Now scientists and engineers are inventing novel organisms in the hope that future astronauts could farm them on the long voyage to Mars, reducing the 30,000kg of provisions that would otherwise be slung into space. For decades, scientists have imagined ‘closed life support food’ that would purify human waste and recycle the air. But mission success also needs happy astronauts. A thousand-day diet of genetically modified algae may meet stringent engineering demands, but would fail the emotional desires of lonely space travellers dreaming of steak.
‘Seasons of the Void’ imagines delicious fruits that are grown from redesigned microorganisms, feeding on electricity generated from sunlight.
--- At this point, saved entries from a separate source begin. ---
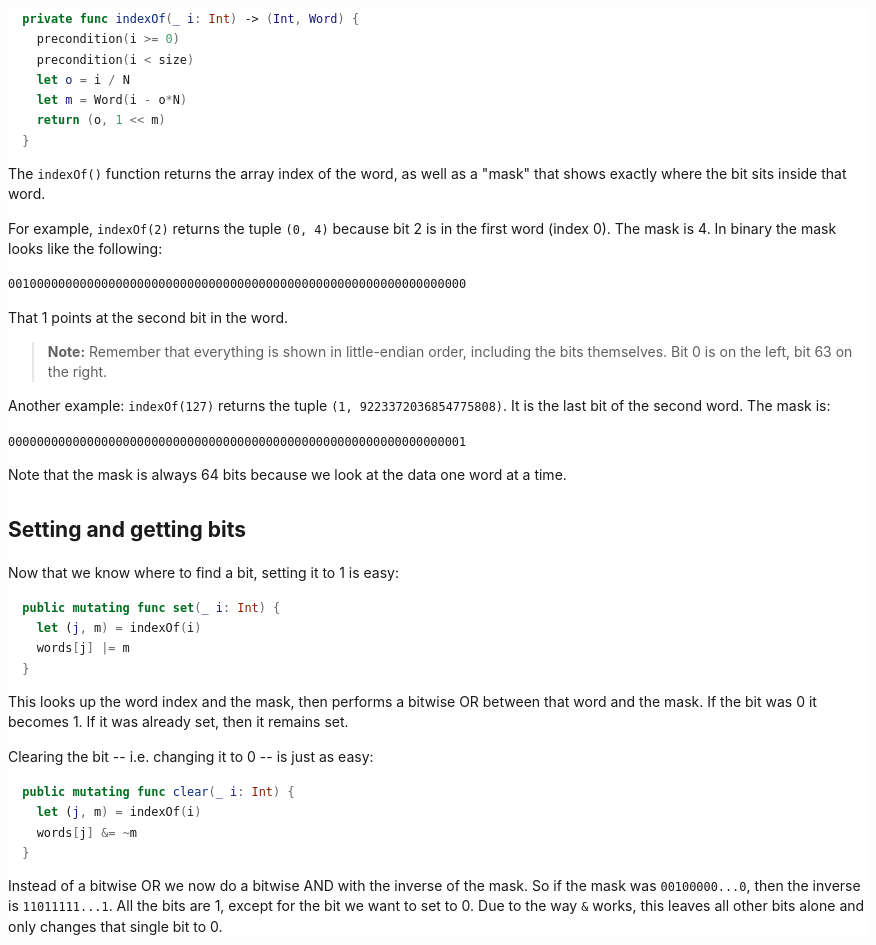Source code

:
 ```swift
  private func indexOf(_ i: Int) -> (Int, Word) {
    precondition(i >= 0)
    precondition(i < size)
    let o = i / N
    let m = Word(i - o*N)
    return (o, 1 << m)
  }
```

The `indexOf()` function returns the array index of the word, as well as a "mask" that shows exactly where the bit sits inside that word.

For example, `indexOf(2)` returns the tuple `(0, 4)` because bit 2 is in the first word (index 0). The mask is 4. In binary the mask looks like the following:

	0010000000000000000000000000000000000000000000000000000000000000

That 1 points at the second bit in the word.

> **Note:** Remember that everything is shown in little-endian order, including the bits themselves. Bit 0 is on the left, bit 63 on the right.

Another example: `indexOf(127)` returns the tuple `(1, 9223372036854775808)`. It is the last bit of the second word. The mask is:

	0000000000000000000000000000000000000000000000000000000000000001

Note that the mask is always 64 bits because we look at the data one word at a time.

## Setting and getting bits

Now that we know where to find a bit, setting it to 1 is easy:

```swift
  public mutating func set(_ i: Int) {
    let (j, m) = indexOf(i)
    words[j] |= m
  }
```

This looks up the word index and the mask, then performs a bitwise OR between that word and the mask. If the bit was 0 it becomes 1. If it was already set, then it remains set.

Clearing the bit -- i.e. changing it to 0 -- is just as easy:

```swift
  public mutating func clear(_ i: Int) {
    let (j, m) = indexOf(i)
    words[j] &= ~m
  }
```

Instead of a bitwise OR we now do a bitwise AND with the inverse of the mask. So if the mask was `00100000...0`, then the inverse is `11011111...1`. All the bits are 1, except for the bit we want to set to 0. Due to the way `&` works, this leaves all other bits alone and only changes that single bit to 0.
‘Seasons of the Void’ imagines delicious fruits that are grown from redesigned microorganisms, feeding on electricity generated from sunlight. Electrosynthesis replaces photo-synthesis, and farming would rely less on Earth’s seasons than the trajectory of the spaceship.
Could designed fruits ever adopt the gloss of space travel, making GM food more palatable on Earth? The GM food debate may never have been further and closer at the same time.